'''

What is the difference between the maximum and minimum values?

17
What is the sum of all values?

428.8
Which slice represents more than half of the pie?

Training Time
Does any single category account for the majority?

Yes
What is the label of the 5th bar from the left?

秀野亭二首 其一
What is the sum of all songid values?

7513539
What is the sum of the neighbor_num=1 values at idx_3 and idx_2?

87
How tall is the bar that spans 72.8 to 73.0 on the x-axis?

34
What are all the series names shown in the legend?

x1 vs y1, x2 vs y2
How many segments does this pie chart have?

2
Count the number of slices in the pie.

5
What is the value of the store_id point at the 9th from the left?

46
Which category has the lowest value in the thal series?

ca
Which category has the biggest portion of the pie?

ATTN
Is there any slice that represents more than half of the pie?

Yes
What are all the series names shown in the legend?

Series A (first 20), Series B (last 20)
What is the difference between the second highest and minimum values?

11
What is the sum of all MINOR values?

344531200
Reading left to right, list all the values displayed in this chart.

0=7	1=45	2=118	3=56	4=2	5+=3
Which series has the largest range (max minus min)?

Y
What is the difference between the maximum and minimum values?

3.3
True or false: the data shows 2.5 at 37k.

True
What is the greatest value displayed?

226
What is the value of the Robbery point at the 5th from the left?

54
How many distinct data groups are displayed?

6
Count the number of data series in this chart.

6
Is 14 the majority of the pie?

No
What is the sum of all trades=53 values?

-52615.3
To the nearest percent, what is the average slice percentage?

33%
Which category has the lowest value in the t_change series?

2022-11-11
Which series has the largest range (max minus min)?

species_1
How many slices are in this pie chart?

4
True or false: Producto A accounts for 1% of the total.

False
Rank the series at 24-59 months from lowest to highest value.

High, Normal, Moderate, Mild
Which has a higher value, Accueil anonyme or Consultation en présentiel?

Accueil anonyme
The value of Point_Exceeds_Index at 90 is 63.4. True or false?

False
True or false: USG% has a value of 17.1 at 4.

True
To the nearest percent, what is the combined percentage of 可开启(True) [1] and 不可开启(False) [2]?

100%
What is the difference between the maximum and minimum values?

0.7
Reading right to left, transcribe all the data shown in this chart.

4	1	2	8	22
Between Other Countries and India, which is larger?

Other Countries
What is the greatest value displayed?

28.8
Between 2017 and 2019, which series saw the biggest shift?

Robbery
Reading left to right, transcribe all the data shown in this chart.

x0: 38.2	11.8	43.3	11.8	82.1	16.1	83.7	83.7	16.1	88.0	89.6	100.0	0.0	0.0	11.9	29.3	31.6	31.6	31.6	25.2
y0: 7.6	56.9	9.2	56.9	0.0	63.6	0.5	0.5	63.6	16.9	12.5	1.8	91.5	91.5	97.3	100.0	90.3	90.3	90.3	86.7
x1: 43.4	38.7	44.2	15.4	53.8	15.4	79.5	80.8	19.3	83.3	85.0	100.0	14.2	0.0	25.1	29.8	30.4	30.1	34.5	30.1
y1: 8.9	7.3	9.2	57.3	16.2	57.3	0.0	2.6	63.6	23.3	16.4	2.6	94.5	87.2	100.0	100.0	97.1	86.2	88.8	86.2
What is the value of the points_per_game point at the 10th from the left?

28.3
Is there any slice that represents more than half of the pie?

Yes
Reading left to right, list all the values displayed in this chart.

'''

_ACTION ITEM_
Arrange every line of the data above as a numbered list, leaving out the blank lines.

_FINISHED TASK_
1. What is the difference between the maximum and minimum values?
2. 17
3. What is the sum of all values?
4. 428.8
5. Which slice represents more than half of the pie?
6. Training Time
7. Does any single category account for the majority?
8. Yes
9. What is the label of the 5th bar from the left?
10. 秀野亭二首 其一
11. What is the sum of all songid values?
12. 7513539
13. What is the sum of the neighbor_num=1 values at idx_3 and idx_2?
14. 87
15. How tall is the bar that spans 72.8 to 73.0 on the x-axis?
16. 34
17. What are all the series names shown in the legend?
18. x1 vs y1, x2 vs y2
19. How many segments does this pie chart have?
20. 2
21. Count the number of slices in the pie.
22. 5
23. What is the value of the store_id point at the 9th from the left?
24. 46
25. Which category has the lowest value in the thal series?
26. ca
27. Which category has the biggest portion of the pie?
28. ATTN
29. Is there any slice that represents more than half of the pie?
30. Yes
31. What are all the series names shown in the legend?
32. Series A (first 20), Series B (last 20)
33. What is the difference between the second highest and minimum values?
34. 11
35. What is the sum of all MINOR values?
36. 344531200
37. Reading left to right, list all the values displayed in this chart.
38. 0=7	1=45	2=118	3=56	4=2	5+=3
39. Which series has the largest range (max minus min)?
40. Y
41. What is the difference between the maximum and minimum values?
42. 3.3
43. True or false: the data shows 2.5 at 37k.
44. True
45. What is the greatest value displayed?
46. 226
47. What is the value of the Robbery point at the 5th from the left?
48. 54
49. How many distinct data groups are displayed?
50. 6
51. Count the number of data series in this chart.
52. 6
53. Is 14 the majority of the pie?
54. No
55. What is the sum of all trades=53 values?
56. -52615.3
57. To the nearest percent, what is the average slice percentage?
58. 33%
59. Which category has the lowest value in the t_change series?
60. 2022-11-11
61. Which series has the largest range (max minus min)?
62. species_1
63. How many slices are in this pie chart?
64. 4
65. True or false: Producto A accounts for 1% of the total.
66. False
67. Rank the series at 24-59 months from lowest to highest value.
68. High, Normal, Moderate, Mild
69. Which has a higher value, Accueil anonyme or Consultation en présentiel?
70. Accueil anonyme
71. The value of Point_Exceeds_Index at 90 is 63.4. True or false?
72. False
73. True or false: USG% has a value of 17.1 at 4.
74. True
75. To the nearest percent, what is the combined percentage of 可开启(True) [1] and 不可开启(False) [2]?
76. 100%
77. What is the difference between the maximum and minimum values?
78. 0.7
79. Reading right to left, transcribe all the data shown in this chart.
80. 4	1	2	8	22
81. Between Other Countries and India, which is larger?
82. Other Countries
83. What is the greatest value displayed?
84. 28.8
85. Between 2017 and 2019, which series saw the biggest shift?
86. Robbery
87. Reading left to right, transcribe all the data shown in this chart.
88. x0: 38.2	11.8	43.3	11.8	82.1	16.1	83.7	83.7	16.1	88.0	89.6	100.0	0.0	0.0	11.9	29.3	31.6	31.6	31.6	25.2
89. y0: 7.6	56.9	9.2	56.9	0.0	63.6	0.5	0.5	63.6	16.9	12.5	1.8	91.5	91.5	97.3	100.0	90.3	90.3	90.3	86.7
90. x1: 43.4	38.7	44.2	15.4	53.8	15.4	79.5	80.8	19.3	83.3	85.0	100.0	14.2	0.0	25.1	29.8	30.4	30.1	34.5	30.1
91. y1: 8.9	7.3	9.2	57.3	16.2	57.3	0.0	2.6	63.6	23.3	16.4	2.6	94.5	87.2	100.0	100.0	97.1	86.2	88.8	86.2
92. What is the value of the points_per_game point at the 10th from the left?
93. 28.3
94. Is there any slice that represents more than half of the pie?
95. Yes
96. Reading left to right, list all the values displayed in this chart.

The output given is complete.